After This
- First edition
- Author: Alice McDermott
- Language: English
- Subject: Sexual revolution Parenting
- Publisher: Farrar, Straus and Giroux
- Publication date: September 5, 2006
- Publication place: USA
- Media type: Print
- Pages: 279
- ISBN: 978-0-374-16809-4
- OCLC: 173961805
- Preceded by: Child of My Heart

= After This =

2006 novel by Alice McDermott

After This is a 2006 novel by American author Alice McDermott. The novel follows a working-class American family who reside on Long Island, New York and their four children, who are enduring their own experiences during the times of the sexual revolution. It is set during the mid-20th century, a time after the end of World War II, through to the presidency of Richard Nixon.

The book received many positive reviews from critics, often commenting on the writing styles of McDermott. The Pittsburgh Post-Gazette commented that the storyline is "sophisticated in design, spare like an elegant entrée at a fine restaurant." The book was highlighted among the 100 Notable Books of the Year of The New York Times.

==About the author==
Alice McDermott was born in Brooklyn, New York on June 27, 1953. In 1975, McDermott received her B.A. from the State University of New York and her M.A from the University of New Hampshire in 1978. She began writing at an early stage in her life, although her first novel, A Bigamists' Daughter, was not published until 1982. In 1987, McDermott was a recipient of the Whiting Writers Award for her novels, several of which had been finalists for the Pulitzer Prize or winners of the National Book Award.

==Content==
The book is set on Long Island, New York, shortly after the ending of World War II. Mary Rose, a lonely, thirty-year-old woman with the responsibility of looking after her father and brother, leaves Church on an April day in the 1940s. She goes to a Schrafft's outlet and becomes acquainted with a man there ordering food. When she sees him there the next day, the pair begin dating and eventually marry. Together, they have four children. Their first three children, Jacob, Michael, and Annie live with their parents in an Irish-Catholic community on Long Island.

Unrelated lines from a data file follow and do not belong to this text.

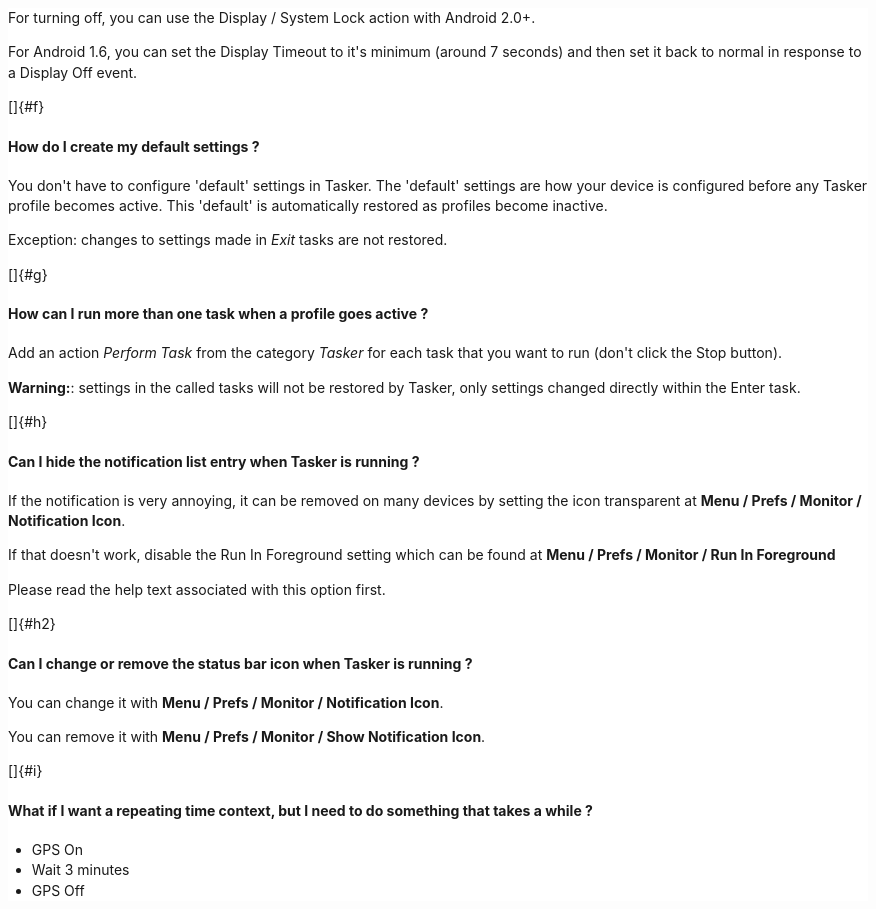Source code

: For turning off, you can use the Display / System Lock action with
Android 2.0+.

For Android 1.6, you can set the Display Timeout to it\'s minimum
(around 7 seconds) and then set it back to normal in response to a
Display Off event.

[]{#f}

#### How do I create my default settings ?

You don\'t have to configure \'default\' settings in Tasker. The
\'default\' settings are how your device is configured before any Tasker
profile becomes active. This \'default\' is automatically restored as
profiles become inactive.

Exception: changes to settings made in *Exit* tasks are not restored.

[]{#g}

#### How can I run more than one task when a profile goes active ?

Add an action *Perform Task* from the category *Tasker* for each task
that you want to run (don\'t click the Stop button).

**Warning:**: settings in the called tasks will not be restored by
Tasker, only settings changed directly within the Enter task.

[]{#h}

#### Can I hide the notification list entry when Tasker is running ?

If the notification is very annoying, it can be removed on many devices
by setting the icon transparent at **Menu / Prefs / Monitor /
Notification Icon**.

If that doesn\'t work, disable the Run In Foreground setting which can
be found at **Menu / Prefs / Monitor / Run In Foreground**

Please read the help text associated with this option first.

[]{#h2}

#### Can I change or remove the status bar icon when Tasker is running ?

You can change it with **Menu / Prefs / Monitor / Notification Icon**.

You can remove it with **Menu / Prefs / Monitor / Show Notification
Icon**.

[]{#i}

#### What if I want a repeating time context, but I need to do something that takes a while ?

-   GPS On
-   Wait 3 minutes
-   GPS Off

Their fourth child, Clare, is delivered by a neighbor of the family in the lounge of their house as a hurricane is heading towards the Eastern Seaboard. The book follows the family through the 1960s and 1970s, as the children enter adolescence and discover themselves during the changing times of the 1960s and the Sexual Revolution. The Keane children, on entering early adulthood, begin to break away from their family and religious backgrounds. Jacob, the eldest child, serves in Vietnam and is killed in the French trenches. Michael moves away from Long Island and goes to study in a college in northern New York, but later turns to sex and drugs. Meanwhile, Annie, the bookworm of the family, leaves to study in England, but quickly changes her plans after meeting a man on a bus whom she likes. Clare, the youngest, returns from a summer vacation to her former Catholic high school, showing a changed personality and increased self-confidence.

==Reception==
The Washington Post commented that "in After This there is no excess, no look-at-me pyrotechnics in her prose; with the mastery of a poet, she distills the life of the Keanes to its essence." A review by The Chicago Tribune noted that "It is hard to know how to start piling on the praise for this gripping, poignant book. It would seem there is no technique of fiction McDermott has not mastered. Like the masters, she makes it look effortless." Writing for the New York City-circulated The Wall Street Journal, Kate Flatley LaVoie praised the book, praised the book, writing: "Through sharp, funny, heartbreaking and breathtaking vignettes, Ms. McDermott conveys the family's evolution (and America's too) — from John and Mary's first meeting at a diner in postwar New York City through the children's traditional Catholic school youth in the 1950s to the inevitable turbulence of the 1960s."

USA Today wrote "McDermott's prose is stunning yet emotionally cool," adding: "While it fails as a cohesive novel, After This shines in its small moments, much like a story collection." Entertainment Weekly described it as a "lovely needlepoint of a novel." The Economist reviewed the book positively, writing "After This is more than a book about an influential time in history and its effect on those living through it. In its portrayal of the emotions that hold people and families together—the loyalties and frustrations, the sorrows and joys—this quietly unusual novel is ultimately about what it is to be human."